24th May 2019 at 14.15: Bergita Ganse

For our colloquium on 24th of May, we will be joined by Dr. Bergita Ganse. Dr. Ganse is a medical doctor, book author and scientist specialising in space medicine, working as a lecturer in space medicine at RWTH Aachen University in Germany. Her research deals with the musculoskeletal system in space, and she is involved in large international studies with both NASA and ESA.

In her talk, titled Space Medicine – Weightlessness and Shrimp Cocktail, she will tell us about the physiological toll that spaceflight places on the human body, and research that is currently underway to mitigate its effects. Here is her abstract:

Human spaceflight is associated with massive challenges to the body and health. While planning missions to Mars, asteroids, moons and other planets of the solar system, health and human physiology are major operational concerns for mission success. Phenomena such as space motion sickness, bone and muscle loss, space adaptation back pain, cardiovascular changes, G-measles, decompression sickness during space walks and the Apollo-15-syndrome need to be addressed to guarantee crew safety. Space Medicine is still a “final frontier” 50 years after the first men walked on the moon.

This talk will give an overview of the field of space medicine with regards to medical and physiological issues connected to human space flight. It will also give an insight into research methods used in space medicine, such as bed rest studies, human centrifugation and parabolic flights. In addition, it will explain why Shrimp Cocktail is the favourite dish on board the International Space Station.

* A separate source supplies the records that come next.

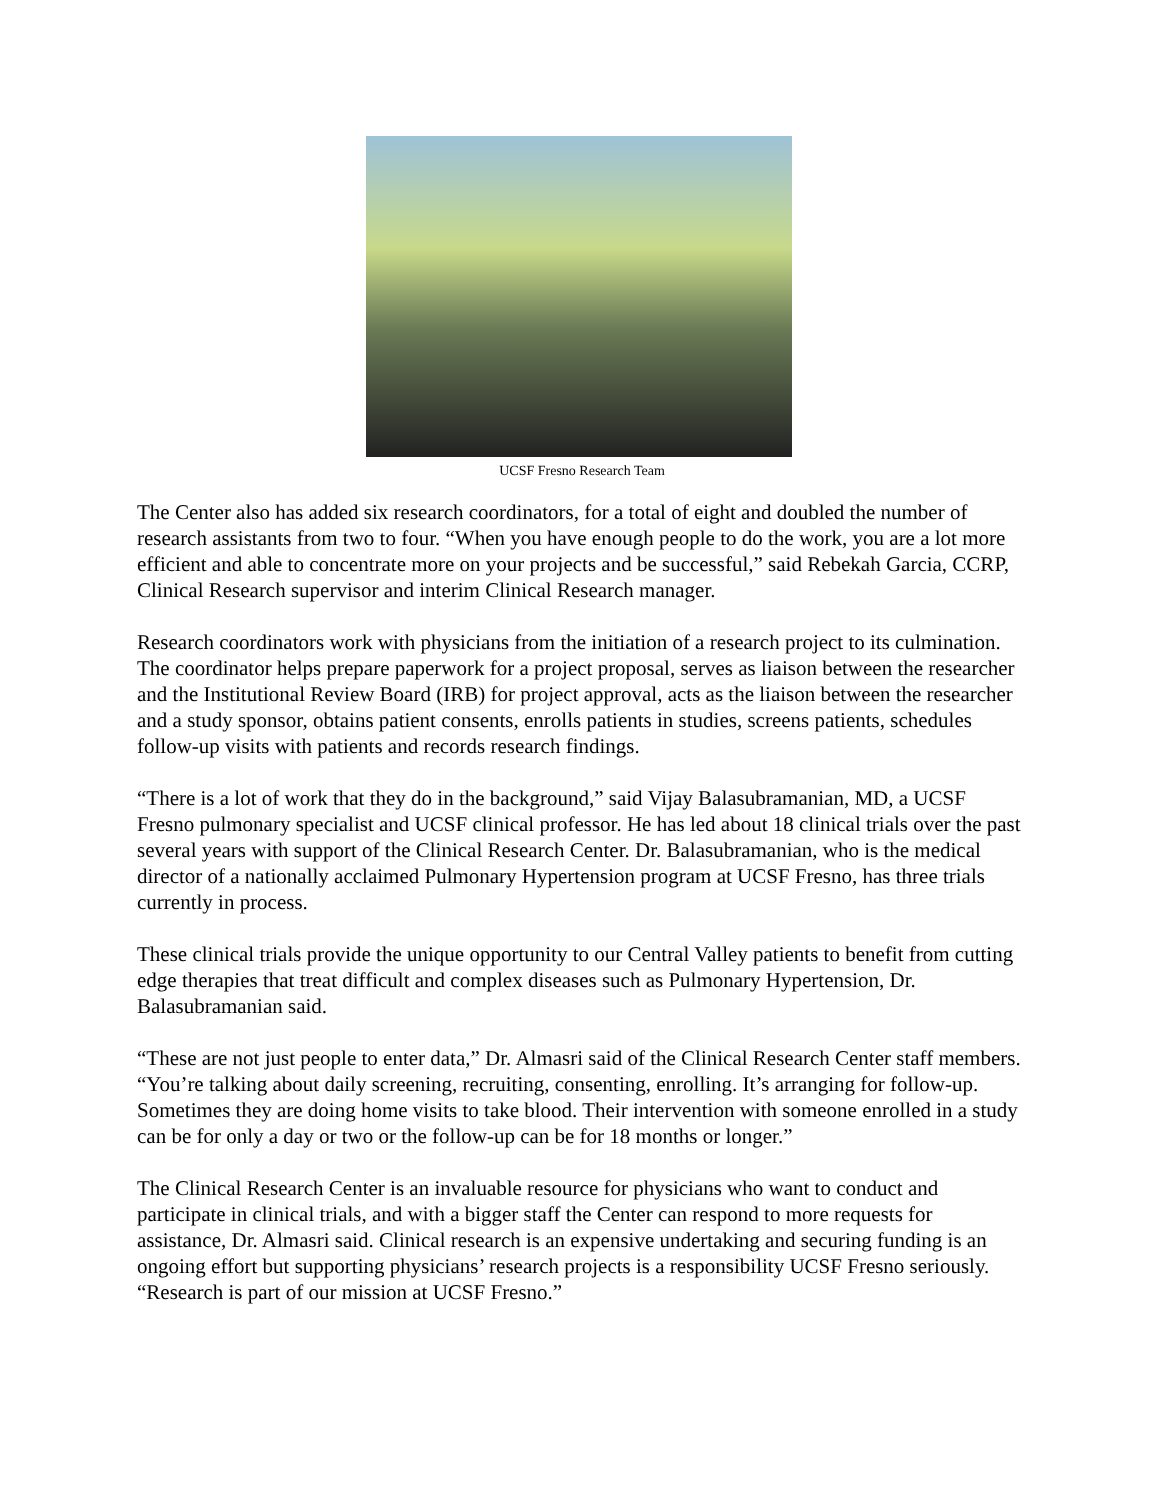UCSF Fresno Research Team
The Center also has added six research coordinators, for a total of eight and doubled the number of research assistants from two to four. “When you have enough people to do the work, you are a lot more efficient and able to concentrate more on your projects and be successful,” said Rebekah Garcia, CCRP, Clinical Research supervisor and interim Clinical Research manager.
Research coordinators work with physicians from the initiation of a research project to its culmination. The coordinator helps prepare paperwork for a project proposal, serves as liaison between the researcher and the Institutional Review Board (IRB) for project approval, acts as the liaison between the researcher and a study sponsor, obtains patient consents, enrolls patients in studies, screens patients, schedules follow-up visits with patients and records research findings.
“There is a lot of work that they do in the background,” said Vijay Balasubramanian, MD, a UCSF Fresno pulmonary specialist and UCSF clinical professor. He has led about 18 clinical trials over the past several years with support of the Clinical Research Center. Dr. Balasubramanian, who is the medical director of a nationally acclaimed Pulmonary Hypertension program at UCSF Fresno, has three trials currently in process.
These clinical trials provide the unique opportunity to our Central Valley patients to benefit from cutting edge therapies that treat difficult and complex diseases such as Pulmonary Hypertension, Dr. Balasubramanian said.
“These are not just people to enter data,” Dr. Almasri said of the Clinical Research Center staff members. “You’re talking about daily screening, recruiting, consenting, enrolling. It’s arranging for follow-up. Sometimes they are doing home visits to take blood. Their intervention with someone enrolled in a study can be for only a day or two or the follow-up can be for 18 months or longer.”
The Clinical Research Center is an invaluable resource for physicians who want to conduct and participate in clinical trials, and with a bigger staff the Center can respond to more requests for assistance, Dr. Almasri said. Clinical research is an expensive undertaking and securing funding is an ongoing effort but supporting physicians’ research projects is a responsibility UCSF Fresno seriously. “Research is part of our mission at UCSF Fresno.”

After the 30 minute talk, there will be a cocktail reception. Welcome!

16th November 2018 at 14.15 in D101: Michael Ramsey-Musolf

Our next colloquium will be on Friday 16th November. Our speaker is an internationally renowned particle physicist, Professor Michael Ramsey-Musolf from UMass Amherst. Michael is also director of the Amherst Center for Fundamental Interactions. He is known for his advocacy for the LGBTQ community in physics. He is a co-author of the Best Practices Guide for LGBT+ Inclusivity in Physics and Astronomy, jointly developed by the lgbt+physicists and the AAS Committee for Sexual and Gender Minorities in Astronomy. In his colloquium talk this week, titled Shattering the Lavender Ceiling: A Gay Theoretical Physicist’s Perspective, he will share his own insights as well as discuss some positive actions we can take as a community. Here is his abstract:

Science advances most effectively when the scientific community embraces and supports scientists from all backgrounds and identities. In this talk, I focus on the particular challenges to full inclusion in the scientific enterprise faced by LGBTQ physicists – the “lavender ceiling”. I will share insights from my own experience as an out gay theoretical physicist and from a recent American Physical Society climate study. I will also highlight some “best practices” that a physics department may adopt to engender a more inclusive climate for sexual and gender minorities.

After the 30 minute talk, there will be a cocktail reception. Welcome!